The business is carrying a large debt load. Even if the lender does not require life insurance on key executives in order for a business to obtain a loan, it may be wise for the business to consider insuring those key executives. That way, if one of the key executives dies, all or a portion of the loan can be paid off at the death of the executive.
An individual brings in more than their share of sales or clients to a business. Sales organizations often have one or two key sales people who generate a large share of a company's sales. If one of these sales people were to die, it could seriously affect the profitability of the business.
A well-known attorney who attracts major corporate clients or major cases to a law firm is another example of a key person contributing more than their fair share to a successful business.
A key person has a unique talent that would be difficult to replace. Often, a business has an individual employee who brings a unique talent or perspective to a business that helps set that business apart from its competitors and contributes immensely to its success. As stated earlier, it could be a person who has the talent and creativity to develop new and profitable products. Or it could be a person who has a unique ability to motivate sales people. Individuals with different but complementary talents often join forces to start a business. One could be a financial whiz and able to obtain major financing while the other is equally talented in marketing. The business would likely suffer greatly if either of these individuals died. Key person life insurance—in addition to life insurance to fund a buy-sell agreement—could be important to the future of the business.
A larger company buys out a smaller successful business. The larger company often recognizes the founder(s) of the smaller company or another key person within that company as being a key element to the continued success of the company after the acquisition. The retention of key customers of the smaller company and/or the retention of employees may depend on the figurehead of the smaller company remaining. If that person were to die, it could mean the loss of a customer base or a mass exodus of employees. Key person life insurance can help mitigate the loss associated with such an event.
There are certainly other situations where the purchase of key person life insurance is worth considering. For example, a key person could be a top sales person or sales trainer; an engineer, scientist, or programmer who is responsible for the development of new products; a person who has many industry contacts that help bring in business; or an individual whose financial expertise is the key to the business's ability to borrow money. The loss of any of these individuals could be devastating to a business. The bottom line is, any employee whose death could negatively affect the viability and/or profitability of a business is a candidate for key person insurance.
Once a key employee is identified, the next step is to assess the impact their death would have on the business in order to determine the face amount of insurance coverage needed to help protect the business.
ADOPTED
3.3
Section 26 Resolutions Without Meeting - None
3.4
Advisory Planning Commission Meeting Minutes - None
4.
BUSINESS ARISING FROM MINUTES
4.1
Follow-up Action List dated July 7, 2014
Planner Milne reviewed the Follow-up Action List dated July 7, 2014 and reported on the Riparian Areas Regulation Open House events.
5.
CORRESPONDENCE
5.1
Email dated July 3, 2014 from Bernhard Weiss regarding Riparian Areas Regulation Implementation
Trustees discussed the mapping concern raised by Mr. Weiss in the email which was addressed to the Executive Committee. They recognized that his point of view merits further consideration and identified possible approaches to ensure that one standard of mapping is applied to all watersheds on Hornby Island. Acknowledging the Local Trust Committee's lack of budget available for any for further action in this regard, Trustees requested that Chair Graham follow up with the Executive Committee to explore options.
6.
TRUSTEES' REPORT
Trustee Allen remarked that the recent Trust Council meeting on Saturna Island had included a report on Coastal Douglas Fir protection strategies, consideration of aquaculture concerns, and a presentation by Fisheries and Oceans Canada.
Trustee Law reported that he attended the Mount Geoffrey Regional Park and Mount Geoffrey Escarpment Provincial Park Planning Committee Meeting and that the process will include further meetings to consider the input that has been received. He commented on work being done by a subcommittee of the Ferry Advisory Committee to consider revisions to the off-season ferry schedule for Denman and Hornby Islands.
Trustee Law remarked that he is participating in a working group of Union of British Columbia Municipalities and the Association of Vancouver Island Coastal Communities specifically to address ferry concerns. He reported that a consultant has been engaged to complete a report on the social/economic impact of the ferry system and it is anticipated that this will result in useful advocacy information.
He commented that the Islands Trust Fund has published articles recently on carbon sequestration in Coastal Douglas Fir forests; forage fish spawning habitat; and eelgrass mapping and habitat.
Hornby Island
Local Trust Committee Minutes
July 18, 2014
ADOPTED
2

#### Task item
If a line in the material contains "reported", show it.

#### Output
Planner Milne reviewed the Follow-up Action List dated July 7, 2014 and reported on the Riparian Areas Regulation Open House events.
Trustee Law reported that he attended the Mount Geoffrey Regional Park and Mount Geoffrey Escarpment Provincial Park Planning Committee Meeting and that the process will include further meetings to consider the input that has been received. He commented on work being done by a subcommittee of the Ferry Advisory Committee to consider revisions to the off-season ferry schedule for Denman and Hornby Islands.
Trustee Law remarked that he is participating in a working group of Union of British Columbia Municipalities and the Association of Vancouver Island Coastal Communities specifically to address ferry concerns. He reported that a consultant has been engaged to complete a report on the social/economic impact of the ferry system and it is anticipated that this will result in useful advocacy information.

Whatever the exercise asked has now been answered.